Of his near Nessie encounter, Feltham says: “It wasn’t Nessie. I’ve since learned that it’s the aftermath of storms and the shape of the loch that cause those kinds of waves.” He pauses. “But I still think there’s something out there that’s unexplained. I’ve seen other things and heard about things that I haven’t figured out yet. That’s why I stay.”
Just then a young man and woman saunter up to Feltham’s umbrella-shaded table. “Can we ask you a question?” the man says.
“Yes, of course,” Feltham replies.
The couple eye him intently; they look worriedly hopeful, like children about to ask their elders if Santa Claus exists. “Have you seen it yet?”
“No,” Feltham answers politely, as if this is the first time the question has been posed. “Not yet.”
Feltham believes that a large fish—perhaps a catfish—is most likely the cause of many sightings (although he doesn’t tell this to the couple). “I don’t think they’re monsters,” he says. “Whatever they are, they’re very timid animals; they’re more afraid of us than we are of them.”
That wasn’t always the case. The first written account of the monster was in a seventh-century book on the life of the Irish saint Columba. One of his companions was swimming across the River Ness at the head of the loch when an “aquatic monster” surfaced and, “giving an awful roar,” attacked “with its mouth wide open.” The others were “stupeļ¬ed with terror,” but St. Columba coolly made the sign of the cross and commanded the beast to stop. It fled at once.
In those days people most likely imagined the Loch Ness monster as a sea serpent or a water kelpie, a diabolical beast with a horse’s head—creatures said to lurk in the lakes and coastal waters of Scandinavia and Scotland. Nessie only morphed into a plesiosaur many years after the first fossil of a strange marine reptile was discovered in 1719 in a quarry in Nottinghamshire, England.
By the early 1800s fossil hunters had unearthed more plesiosaur skeletons as well as those of other ancient marine reptiles, including big-eyed, dolphin-shaped ichthyosaurs and the shorter necked pliosaurs with their massive jaws and huge, crushing teeth.
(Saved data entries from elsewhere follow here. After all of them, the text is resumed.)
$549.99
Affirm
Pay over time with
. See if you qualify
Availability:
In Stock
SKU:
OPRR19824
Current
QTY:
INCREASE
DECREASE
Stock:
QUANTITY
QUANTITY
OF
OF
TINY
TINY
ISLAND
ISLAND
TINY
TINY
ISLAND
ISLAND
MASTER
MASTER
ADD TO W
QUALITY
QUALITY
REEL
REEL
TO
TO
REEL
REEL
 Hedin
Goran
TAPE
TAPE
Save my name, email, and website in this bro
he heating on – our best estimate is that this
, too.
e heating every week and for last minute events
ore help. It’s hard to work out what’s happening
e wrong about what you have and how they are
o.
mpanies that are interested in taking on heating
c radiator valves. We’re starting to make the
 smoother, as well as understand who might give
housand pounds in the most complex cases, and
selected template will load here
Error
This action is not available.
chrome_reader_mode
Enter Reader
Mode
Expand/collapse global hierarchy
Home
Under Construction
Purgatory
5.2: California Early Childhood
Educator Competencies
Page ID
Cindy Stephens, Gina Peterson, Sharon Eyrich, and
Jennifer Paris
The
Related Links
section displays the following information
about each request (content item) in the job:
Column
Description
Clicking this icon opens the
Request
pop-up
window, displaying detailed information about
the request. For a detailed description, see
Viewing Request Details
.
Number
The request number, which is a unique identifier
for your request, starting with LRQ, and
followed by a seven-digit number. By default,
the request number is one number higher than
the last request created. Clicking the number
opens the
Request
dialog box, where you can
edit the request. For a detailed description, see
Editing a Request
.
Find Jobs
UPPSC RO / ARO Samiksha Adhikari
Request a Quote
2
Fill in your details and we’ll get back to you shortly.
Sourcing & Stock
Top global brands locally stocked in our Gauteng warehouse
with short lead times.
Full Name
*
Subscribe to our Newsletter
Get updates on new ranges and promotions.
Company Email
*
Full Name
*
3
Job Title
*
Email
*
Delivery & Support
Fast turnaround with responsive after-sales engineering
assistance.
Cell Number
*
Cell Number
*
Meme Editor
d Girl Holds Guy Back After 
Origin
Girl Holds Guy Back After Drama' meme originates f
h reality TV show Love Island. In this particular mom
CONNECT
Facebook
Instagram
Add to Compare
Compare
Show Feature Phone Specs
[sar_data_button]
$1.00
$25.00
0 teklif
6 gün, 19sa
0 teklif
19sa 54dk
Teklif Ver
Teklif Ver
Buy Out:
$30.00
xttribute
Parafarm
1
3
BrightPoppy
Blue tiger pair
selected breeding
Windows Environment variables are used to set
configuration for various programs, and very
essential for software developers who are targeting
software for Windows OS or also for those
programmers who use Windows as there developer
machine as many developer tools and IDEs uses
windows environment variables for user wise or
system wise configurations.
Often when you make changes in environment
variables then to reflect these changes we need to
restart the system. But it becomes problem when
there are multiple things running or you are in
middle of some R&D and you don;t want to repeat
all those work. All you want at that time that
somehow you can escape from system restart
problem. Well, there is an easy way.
Dinosaurs had yet to be scientifically recognized, and the huge sea monsters of the past—none of them dinosaurs—gripped the public’s imagination, especially after artists began painting scenes of ichthyosaurs, plesiosaurs, and giant crocodiles writhing in combat. “Those paintings put a plesiosaur-like animal into the public mind,” says Olivier Rieppel, a paleontologist at the Field Museum in Chicago, noting that nothing shaped like a plesiosaur swims in the oceans today.